Hi all - we're (finally!) building out lifecycle tracking for customers in Salesforce after the initial close.
We're starting off fairly broad since we have quite a bit to go with our SFDC build-out, but curious where customer stage design has gone well / been problematic for others that we can learn from.
Here's how we're thinking about it so far:
- Deliver: implementation (3-6 months) against SOW + first QBR
- Adopt: target 90-day program to drive value. Exit criteria include hitting baselines for customer health + complete set of stakeholder engagement activities.
- Optimize: lots of variability here at the moment.

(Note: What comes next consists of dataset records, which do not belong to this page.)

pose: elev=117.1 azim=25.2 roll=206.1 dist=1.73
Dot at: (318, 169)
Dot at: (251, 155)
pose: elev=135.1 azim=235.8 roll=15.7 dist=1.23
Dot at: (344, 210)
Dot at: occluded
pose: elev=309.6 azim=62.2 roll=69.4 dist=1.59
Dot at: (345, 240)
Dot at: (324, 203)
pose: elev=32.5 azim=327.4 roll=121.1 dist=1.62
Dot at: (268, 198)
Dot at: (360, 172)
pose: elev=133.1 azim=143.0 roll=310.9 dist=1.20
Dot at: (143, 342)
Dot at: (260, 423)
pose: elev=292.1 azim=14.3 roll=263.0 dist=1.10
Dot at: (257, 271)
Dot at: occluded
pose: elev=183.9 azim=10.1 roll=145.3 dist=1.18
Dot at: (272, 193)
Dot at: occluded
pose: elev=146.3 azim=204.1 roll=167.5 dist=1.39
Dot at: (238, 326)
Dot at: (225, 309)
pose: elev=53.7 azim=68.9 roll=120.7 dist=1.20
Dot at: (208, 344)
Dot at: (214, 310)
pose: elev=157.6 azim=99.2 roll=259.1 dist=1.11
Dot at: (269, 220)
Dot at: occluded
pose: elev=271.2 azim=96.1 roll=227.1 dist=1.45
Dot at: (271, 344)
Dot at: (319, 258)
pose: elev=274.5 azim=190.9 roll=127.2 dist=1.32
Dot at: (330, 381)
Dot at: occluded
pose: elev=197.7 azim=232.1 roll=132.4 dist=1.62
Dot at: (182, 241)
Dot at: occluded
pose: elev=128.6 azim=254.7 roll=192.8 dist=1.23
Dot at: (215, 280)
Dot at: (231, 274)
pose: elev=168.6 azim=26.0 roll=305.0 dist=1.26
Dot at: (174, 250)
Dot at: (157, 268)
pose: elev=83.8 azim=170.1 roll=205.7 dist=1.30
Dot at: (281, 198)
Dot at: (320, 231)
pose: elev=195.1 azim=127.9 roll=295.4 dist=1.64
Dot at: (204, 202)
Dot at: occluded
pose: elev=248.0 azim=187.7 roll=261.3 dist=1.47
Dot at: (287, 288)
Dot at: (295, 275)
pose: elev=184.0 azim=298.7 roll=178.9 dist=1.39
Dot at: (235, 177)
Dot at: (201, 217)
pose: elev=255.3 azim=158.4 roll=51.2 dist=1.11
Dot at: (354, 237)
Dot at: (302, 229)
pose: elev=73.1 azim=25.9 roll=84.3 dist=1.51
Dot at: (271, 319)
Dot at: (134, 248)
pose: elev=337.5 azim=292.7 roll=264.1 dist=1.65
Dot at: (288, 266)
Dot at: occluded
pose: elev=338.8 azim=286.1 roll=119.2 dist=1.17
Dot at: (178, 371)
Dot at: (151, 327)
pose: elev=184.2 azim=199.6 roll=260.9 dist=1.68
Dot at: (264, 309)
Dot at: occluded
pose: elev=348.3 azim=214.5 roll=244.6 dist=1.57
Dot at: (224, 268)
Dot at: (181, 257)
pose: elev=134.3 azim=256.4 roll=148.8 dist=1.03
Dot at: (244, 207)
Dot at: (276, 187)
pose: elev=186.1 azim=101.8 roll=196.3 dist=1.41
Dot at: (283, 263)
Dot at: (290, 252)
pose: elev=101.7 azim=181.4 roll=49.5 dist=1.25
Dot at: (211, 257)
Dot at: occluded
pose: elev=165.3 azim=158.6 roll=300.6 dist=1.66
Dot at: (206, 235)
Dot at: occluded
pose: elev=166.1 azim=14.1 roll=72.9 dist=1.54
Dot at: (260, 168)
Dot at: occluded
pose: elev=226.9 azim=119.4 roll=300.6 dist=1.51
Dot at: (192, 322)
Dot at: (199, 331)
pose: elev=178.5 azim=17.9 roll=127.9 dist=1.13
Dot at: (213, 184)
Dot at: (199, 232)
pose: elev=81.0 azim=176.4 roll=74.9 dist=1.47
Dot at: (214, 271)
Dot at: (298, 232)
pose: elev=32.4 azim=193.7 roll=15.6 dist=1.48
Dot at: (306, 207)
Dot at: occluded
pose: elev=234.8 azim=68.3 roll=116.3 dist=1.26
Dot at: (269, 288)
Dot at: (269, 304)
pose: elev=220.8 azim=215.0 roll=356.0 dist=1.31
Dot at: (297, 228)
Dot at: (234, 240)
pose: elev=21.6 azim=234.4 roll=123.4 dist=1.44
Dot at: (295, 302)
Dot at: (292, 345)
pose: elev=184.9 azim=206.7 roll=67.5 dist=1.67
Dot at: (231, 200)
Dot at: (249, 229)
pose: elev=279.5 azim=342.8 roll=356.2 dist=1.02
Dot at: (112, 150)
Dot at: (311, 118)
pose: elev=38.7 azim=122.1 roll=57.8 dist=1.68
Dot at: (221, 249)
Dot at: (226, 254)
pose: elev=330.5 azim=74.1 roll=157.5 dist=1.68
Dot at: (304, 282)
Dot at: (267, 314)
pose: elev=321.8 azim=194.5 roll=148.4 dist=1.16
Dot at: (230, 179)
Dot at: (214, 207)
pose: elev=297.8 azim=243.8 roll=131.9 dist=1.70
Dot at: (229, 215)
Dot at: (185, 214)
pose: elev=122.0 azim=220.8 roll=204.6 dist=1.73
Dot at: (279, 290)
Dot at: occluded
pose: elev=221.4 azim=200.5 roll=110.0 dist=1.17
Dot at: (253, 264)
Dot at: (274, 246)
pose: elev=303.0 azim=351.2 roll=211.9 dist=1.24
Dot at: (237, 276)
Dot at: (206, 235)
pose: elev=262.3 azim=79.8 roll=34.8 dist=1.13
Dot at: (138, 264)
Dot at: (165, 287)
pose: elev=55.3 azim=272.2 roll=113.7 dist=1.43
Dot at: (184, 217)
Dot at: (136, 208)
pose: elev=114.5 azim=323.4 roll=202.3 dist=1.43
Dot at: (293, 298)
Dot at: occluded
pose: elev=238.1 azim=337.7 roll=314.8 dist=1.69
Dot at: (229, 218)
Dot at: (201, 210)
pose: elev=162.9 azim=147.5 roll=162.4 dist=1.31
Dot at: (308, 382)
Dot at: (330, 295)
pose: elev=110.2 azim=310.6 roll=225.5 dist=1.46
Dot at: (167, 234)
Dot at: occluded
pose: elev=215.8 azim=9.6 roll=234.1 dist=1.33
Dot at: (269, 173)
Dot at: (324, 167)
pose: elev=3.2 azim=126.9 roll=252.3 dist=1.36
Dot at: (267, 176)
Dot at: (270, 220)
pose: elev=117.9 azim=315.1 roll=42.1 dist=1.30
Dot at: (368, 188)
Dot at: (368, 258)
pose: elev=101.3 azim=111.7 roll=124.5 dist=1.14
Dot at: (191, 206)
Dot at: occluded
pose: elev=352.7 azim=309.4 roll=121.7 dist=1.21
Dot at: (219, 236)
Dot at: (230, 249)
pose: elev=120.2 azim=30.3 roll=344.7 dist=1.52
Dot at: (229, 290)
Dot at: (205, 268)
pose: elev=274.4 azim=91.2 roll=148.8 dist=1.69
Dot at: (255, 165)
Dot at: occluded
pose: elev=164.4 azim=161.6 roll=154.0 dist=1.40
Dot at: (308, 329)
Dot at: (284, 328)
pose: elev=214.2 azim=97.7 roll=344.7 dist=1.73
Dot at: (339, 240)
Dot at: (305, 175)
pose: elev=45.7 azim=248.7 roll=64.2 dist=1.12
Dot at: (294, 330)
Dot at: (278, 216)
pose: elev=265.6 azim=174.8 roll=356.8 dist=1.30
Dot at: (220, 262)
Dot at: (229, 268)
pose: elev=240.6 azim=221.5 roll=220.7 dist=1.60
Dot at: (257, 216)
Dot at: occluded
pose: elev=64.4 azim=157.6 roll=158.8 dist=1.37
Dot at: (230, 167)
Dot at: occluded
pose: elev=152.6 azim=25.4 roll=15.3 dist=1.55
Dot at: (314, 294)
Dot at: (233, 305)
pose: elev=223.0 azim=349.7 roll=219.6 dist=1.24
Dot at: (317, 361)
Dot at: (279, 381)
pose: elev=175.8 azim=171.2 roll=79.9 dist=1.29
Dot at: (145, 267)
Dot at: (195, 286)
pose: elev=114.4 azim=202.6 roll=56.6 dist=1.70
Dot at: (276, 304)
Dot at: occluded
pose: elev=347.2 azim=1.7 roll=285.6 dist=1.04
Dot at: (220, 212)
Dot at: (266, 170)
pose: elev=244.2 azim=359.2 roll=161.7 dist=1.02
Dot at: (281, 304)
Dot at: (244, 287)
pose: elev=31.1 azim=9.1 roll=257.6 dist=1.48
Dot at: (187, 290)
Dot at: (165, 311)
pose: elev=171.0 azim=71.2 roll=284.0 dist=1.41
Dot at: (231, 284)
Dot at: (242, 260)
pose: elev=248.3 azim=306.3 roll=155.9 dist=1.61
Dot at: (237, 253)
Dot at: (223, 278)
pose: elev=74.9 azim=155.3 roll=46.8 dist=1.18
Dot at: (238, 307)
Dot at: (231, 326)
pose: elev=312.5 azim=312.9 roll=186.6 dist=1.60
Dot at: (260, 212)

We have multi-year contracts, so assuming delivery and adoption go to plan, we could be in this stage for ~2+ years. We plan to monitor customer health + define key activities throughout (and expansion opps can be opened in parallel), but any challenges you foresee with this long of a stage? Does it lose it's meaning?
- Contract: negotiate order form terms with business and/or procurement depending on customer type.
A bit about our customers/contract cycles:
- Working with financial services primarily
- Initial contract term typically is 3-5 years
- Legacy contracts had auto-renewals so the renewal event wasn't much of an event, but with new customers, we're moving to a model where new order forms will be written up for subsequent periods
- I think this will be beneficial for securing multi-year renewals, but curious if others have had issues with this leading to churn
- Switching costs are high so customers would have to be prepared in advance, but that doesn't mean there's no risk
Borrowing from this post on dashboards (
Customer Success Leadership Community), we're thinking we can get more granular with renewal stages (initiated, proposed, negotiating, etc.), but maybe there's a better way to incorporate that in the overall stages?
Look forward to hearing how others are tackling this!